Jain-Vakkalagadda Blisse, Dey Surajit, Pal Dhananjay, Mitra Ashim K
Division of Pharmaceutical Sciences, School of Pharmacy, University of Missouri-Kansas City, Kansas City, Missouri 64110-2499, USA.
Invest Ophthalmol Vis Sci. 2003 Jul;44(7):2919-27. doi: 10.1167/iovs.02-0907.
The objective of this research was to investigate the presence of an Na(+)-independent, large neutral amino acid transporter, LAT1, on rabbit corneal epithelium and human cornea.
Freshly excised rabbit corneas were used for transport studies and SIRC (a rabbit corneal cell line) cells for uptake studies. Transport and uptake characteristics of [(3)H]-L-phenylalanine were determined at various concentrations and pH. Inhibition studies were conducted in the presence of other L- and D-amino acids and metabolic inhibitors, such as ouabain and sodium azide, and in the absence of sodium to delineate the mechanism of uptake and transport. Reverse transcription-polymerase chain reaction (RT-PCR) for large neutral amino acid transporter-1 (LAT1) was performed on total RNA from rabbit cornea, SIRC cells, and human cornea.

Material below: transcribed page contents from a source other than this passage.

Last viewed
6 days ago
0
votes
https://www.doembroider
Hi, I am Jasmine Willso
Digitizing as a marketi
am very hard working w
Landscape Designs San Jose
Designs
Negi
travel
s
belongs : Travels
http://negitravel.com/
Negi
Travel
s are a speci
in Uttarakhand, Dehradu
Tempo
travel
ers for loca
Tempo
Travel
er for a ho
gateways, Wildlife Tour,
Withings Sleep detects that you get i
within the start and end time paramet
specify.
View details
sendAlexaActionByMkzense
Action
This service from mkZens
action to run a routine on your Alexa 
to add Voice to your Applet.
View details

SIRC uptake of L-Phe was found to be saturable, with K(m) of 73 +/- 9 microM, V(max) of 2.0 +/- 0.1 nanomoles/min per milligram protein, and K(d) of 0.44 +/- 0.6 microL/min per milligram protein. Uptake was independent of pH, energy, and Na(+); inhibited by D-Leu, D-Phe, and an L-system-specific inhibitor 2-aminobicyclo [2,2,1] heptane-2-carboxylic acid (BCH), but not inhibited by L-Ala and charged amino acids. Transport of L-Phe across rabbit cornea was also saturable (K(m) = 33 +/- 8 microM and V(max) = 0.26 +/- 0.03 nanomoles/min per square centimeter), energy independent, and subject to similar competitive inhibition. LAT1 was identified by RT-PCR in rabbit corneal, SIRC, and human corneal RNA.

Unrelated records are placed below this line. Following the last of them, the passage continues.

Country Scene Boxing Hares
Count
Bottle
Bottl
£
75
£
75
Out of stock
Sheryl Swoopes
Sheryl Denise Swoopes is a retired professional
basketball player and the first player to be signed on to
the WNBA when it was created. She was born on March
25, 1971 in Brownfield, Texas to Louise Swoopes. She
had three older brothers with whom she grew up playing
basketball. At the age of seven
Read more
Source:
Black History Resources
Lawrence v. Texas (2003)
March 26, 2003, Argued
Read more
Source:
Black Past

A Na(+)-independent, facilitative transport system, LAT1, was identified and functionally characterized on rabbit cornea. LAT1 was also identified on human cornea.
本研究的目的是调查兔角膜上皮和人角膜上是否存在一种不依赖钠离子的大中性氨基酸转运体LAT1。

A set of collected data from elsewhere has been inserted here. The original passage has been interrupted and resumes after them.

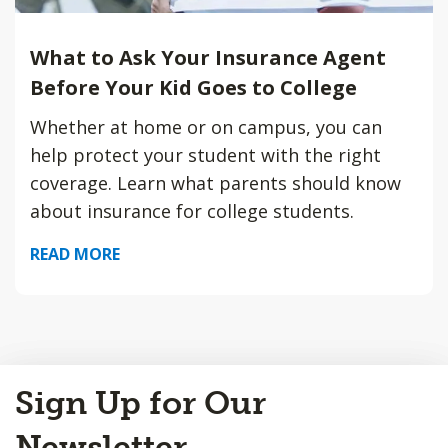
What to Ask Your Insurance Agent
Before Your Kid Goes to College
Whether at home or on campus, you can
help protect your student with the right
coverage. Learn what parents should know
about insurance for college students.
READ MORE
Back
Sign Up for Our
to
Top
Newsletter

将新鲜切除的兔角膜用于转运研究,将SIRC(一种兔角膜细胞系)细胞用于摄取研究。在不同浓度和pH值下测定[³H]-L-苯丙氨酸的转运和摄取特性。在存在其他L-和D-氨基酸以及代谢抑制剂(如哇巴因和叠氮化钠)的情况下,以及在无钠条件下进行抑制研究,以阐明摄取和转运机制。对来自兔角膜、SIRC细胞和人角膜的总RNA进行大中性氨基酸转运体-1(LAT1)的逆转录-聚合酶链反应(RT-PCR)。
发现SIRC对L-苯丙氨酸的摄取具有饱和性,米氏常数(K(m))为73±9微摩尔,最大反应速度(V(max))为每毫克蛋白质2.0±0.1纳摩尔/分钟,解离常数(K(d))为每毫克蛋白质0.44±0.6微升/分钟。摄取不依赖于pH值、能量和钠离子;被D-亮氨酸、D-苯丙氨酸和一种L-系统特异性抑制剂2-氨基双环[2,2,1]庚烷-2-羧酸(BCH)抑制,但不被L-丙氨酸和带电荷的氨基酸抑制。L-苯丙氨酸跨兔角膜的转运也具有饱和性(K(m)=33±8微摩尔,V(max)=每平方厘米0.26±0.03纳摩尔/分钟),不依赖能量,并受到类似的竞争性抑制。通过RT-PCR在兔角膜、SIRC和人角膜RNA中鉴定出LAT1。
在兔角膜上鉴定出一种不依赖钠离子的易化转运系统LAT1,并对其进行了功能表征。在人角膜上也鉴定出了LAT1。